We’re referring to a tour that has been since hailed as one of the biggest musical disasters: Crosby, Stills, Nash and Young’s 1974 proclaimed ‘Doom Tour’. Until this point, CSNY hadn’t considered a reunion except for one moment the year prior when they came together to record a potential follow-up to Deja Vu, but the whole thing fell apart.
Therefore, before the launch of the 1974 tour, things were already heading down a strange path. As Stephen Stills told Cameron Crowe before the tour launch: “We did one for the art and the music, and one for the chicks. This one’s for the cash.” Thus, the four musicians decided to stage a reunion tour, enlisting help from luminaries like Mitchell, The Band, The Beach Boys, and more, with a view to cash in.
As you might expect, everything took a turn for the chaotic almost instantaneously. Along with the financial aspect, the heaps of cocaine available to the band was a major selling point when it came to embarking on a reunion tour. As a result, throughout the entire cycle, anecdotes of the weird and wonderful – mostly just weird – seemed endless.

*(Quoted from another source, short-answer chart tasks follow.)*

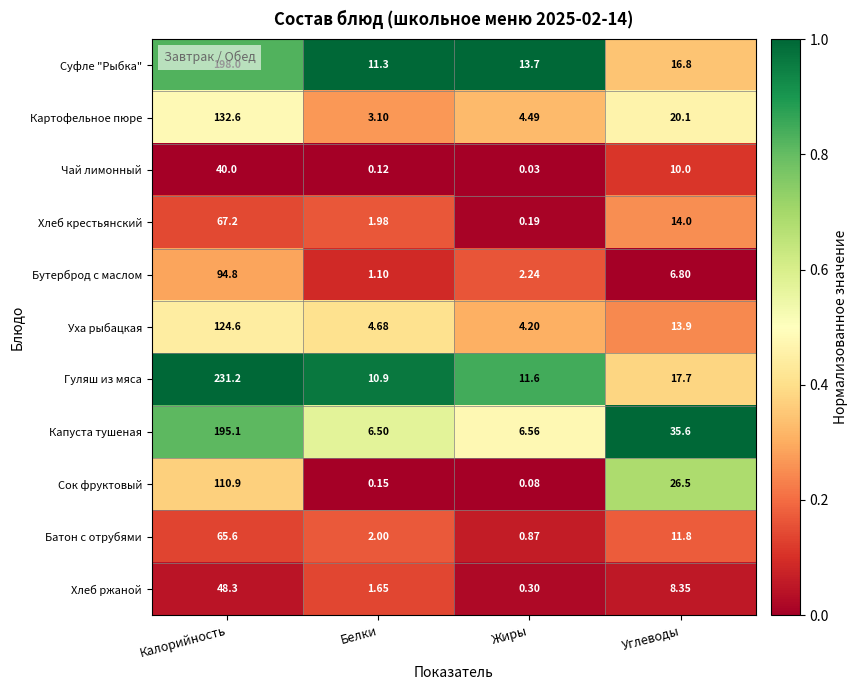

At which category is the sum across all series the highest?

Калорийность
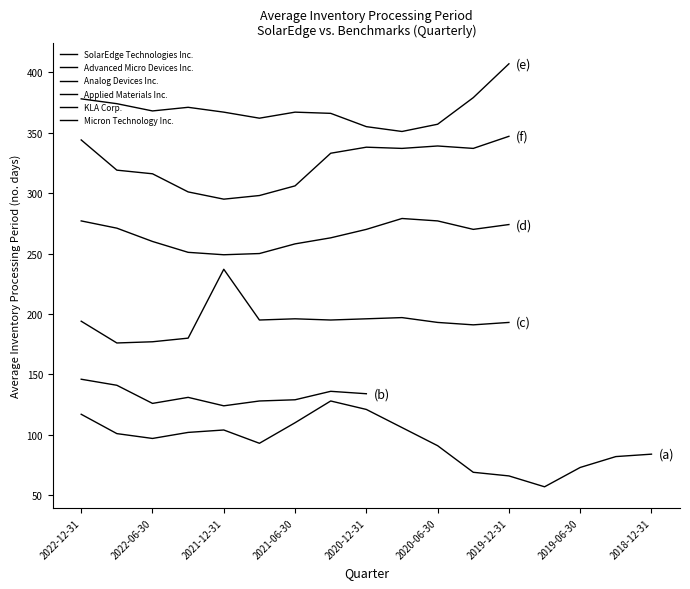

At which category does SolarEdge Technologies Inc. reach its first local peak?

2021-12-31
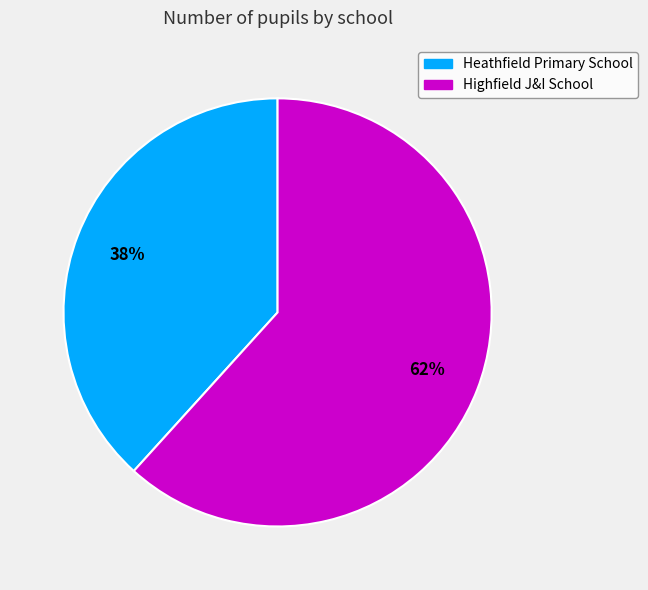

Which slice is the largest?

Highfield J&I School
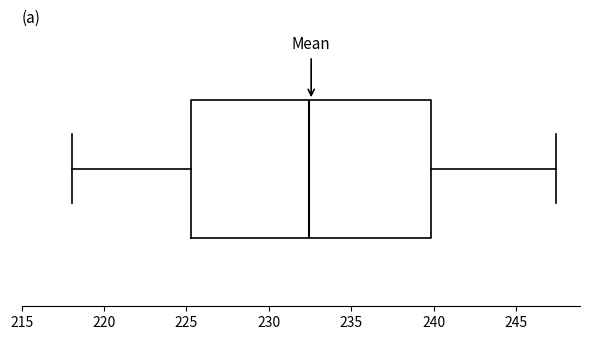

Where does the left whisker of the box end on the x-axis? The values are not printed on the chart, so give them approximately, as read against the axis.

218.0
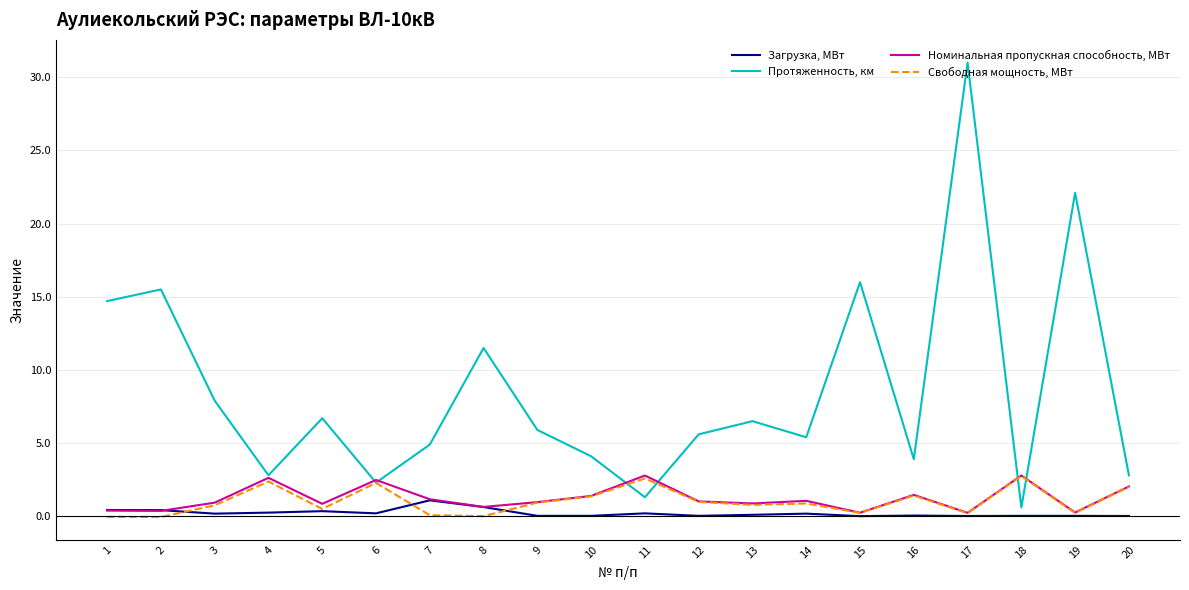

Is the value of Загрузка, МВт at 15 greater than the value of Протяженность, км at 10?

No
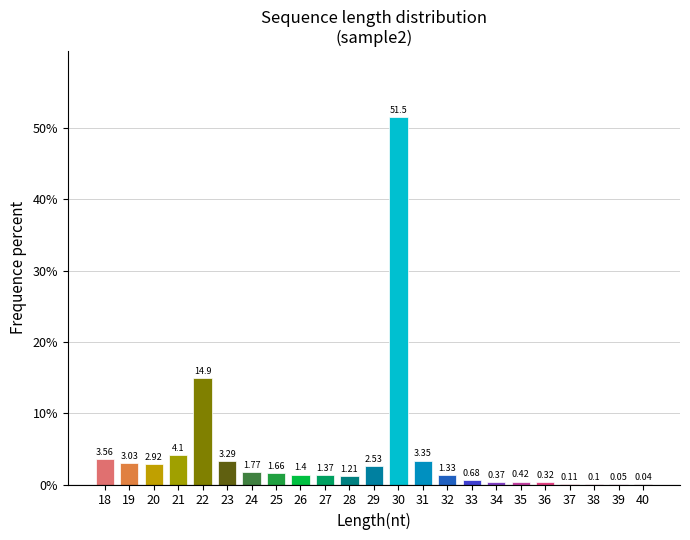

What is the sum of all values?

100.0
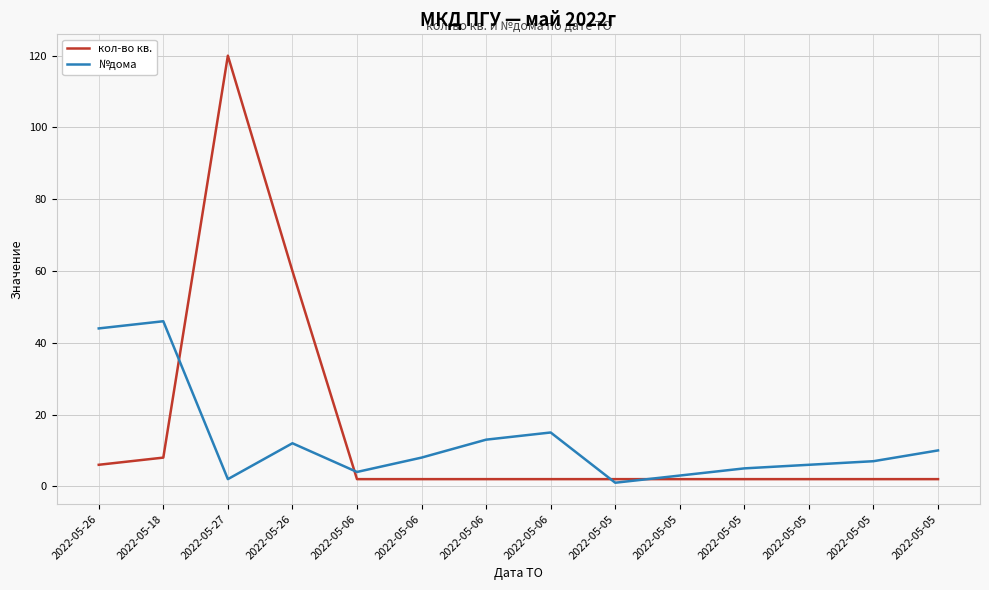

The value of №дома at 2022-05-27 is 1. True or false?

False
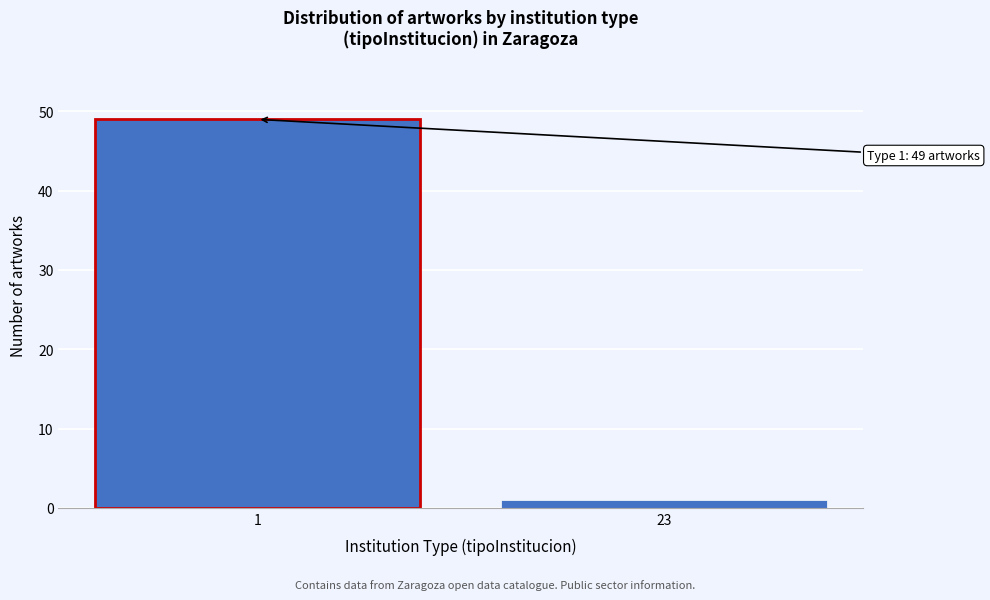

Reading left to right, what are all the values shown in this chart?

49	1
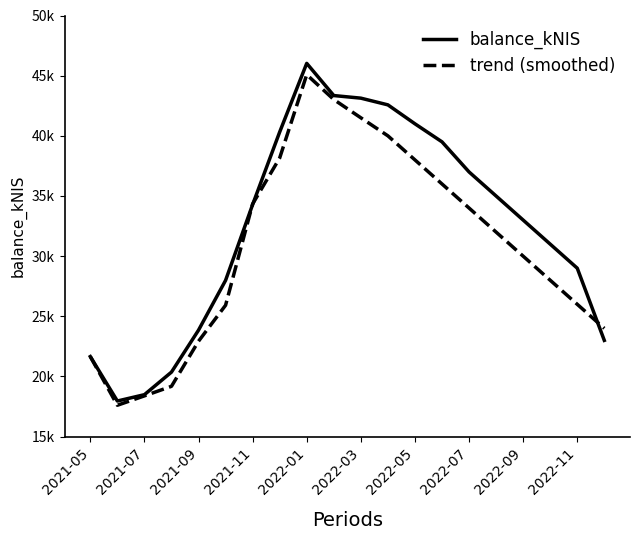

What are all the series names shown in the legend?

balance_kNIS, trend (smoothed)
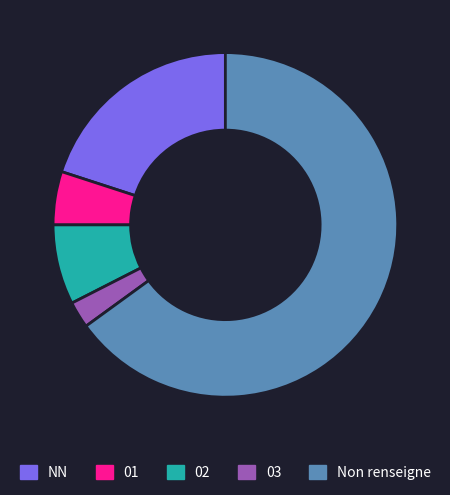

Does Non renseigne account for over 50% of the chart?

Yes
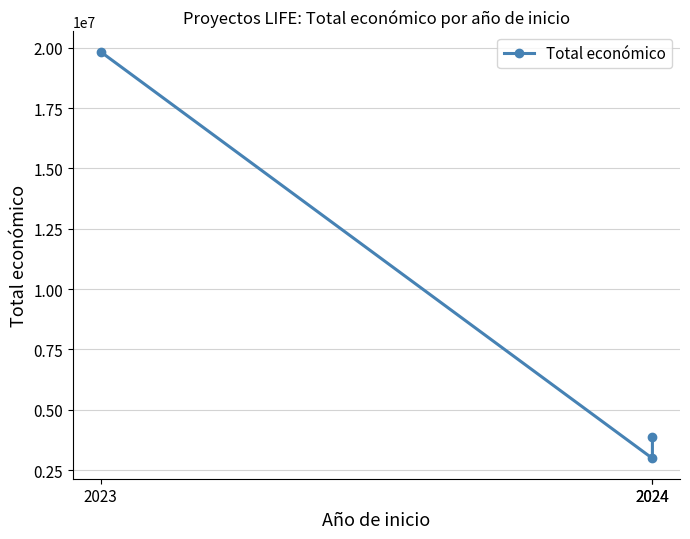

The value at 2024 is 3893996. True or false?

True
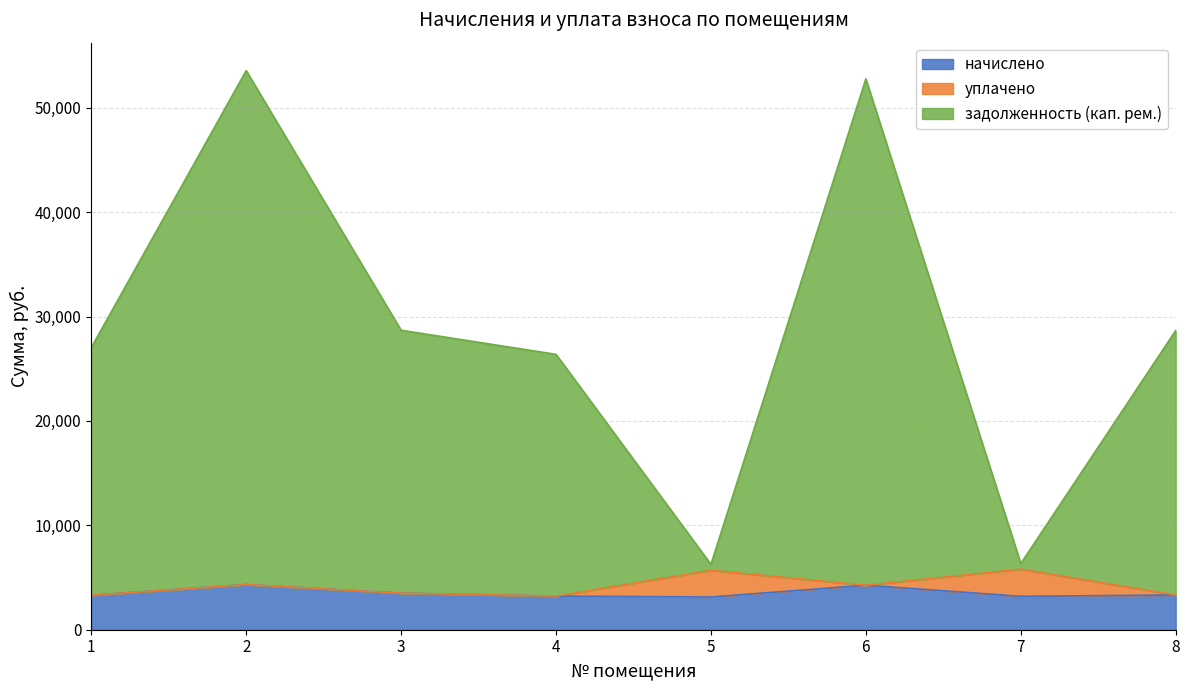

The value of начислено at 6 is 7396.6. True or false?

False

Aside from telling Bob Dylan that all the songs on Blood on the Tracks were bad and Tim Drummond’s strange choice of shirt, the literal climax arrived at the end of the tour when Stills was apparently so far gone due to the effects of drug use that he started to believe he had been on missions with the US Marines in Vietnam. At this point, he was signing autographs “Stephen Stills, US Marine Corps”.
It seems like Mitchell’s account of everybody having nosebleeds seems minor when you’re aware of all the details, especially considering the fact that Neil Young had to think outside of the box to escape the madness and that dynamics between the band members were so fractured it seemed impossible they would be able to patch things up again.
All things considered, however, the tour did remarkably well. It somehow managed to surpass box office records and amassed a gross of around $11 million. Although it’s likely that the four musicians saw little of that money in the end, the tour, along with its final curtain call, went down in history as a major spectacle in the realm of historical rock moments.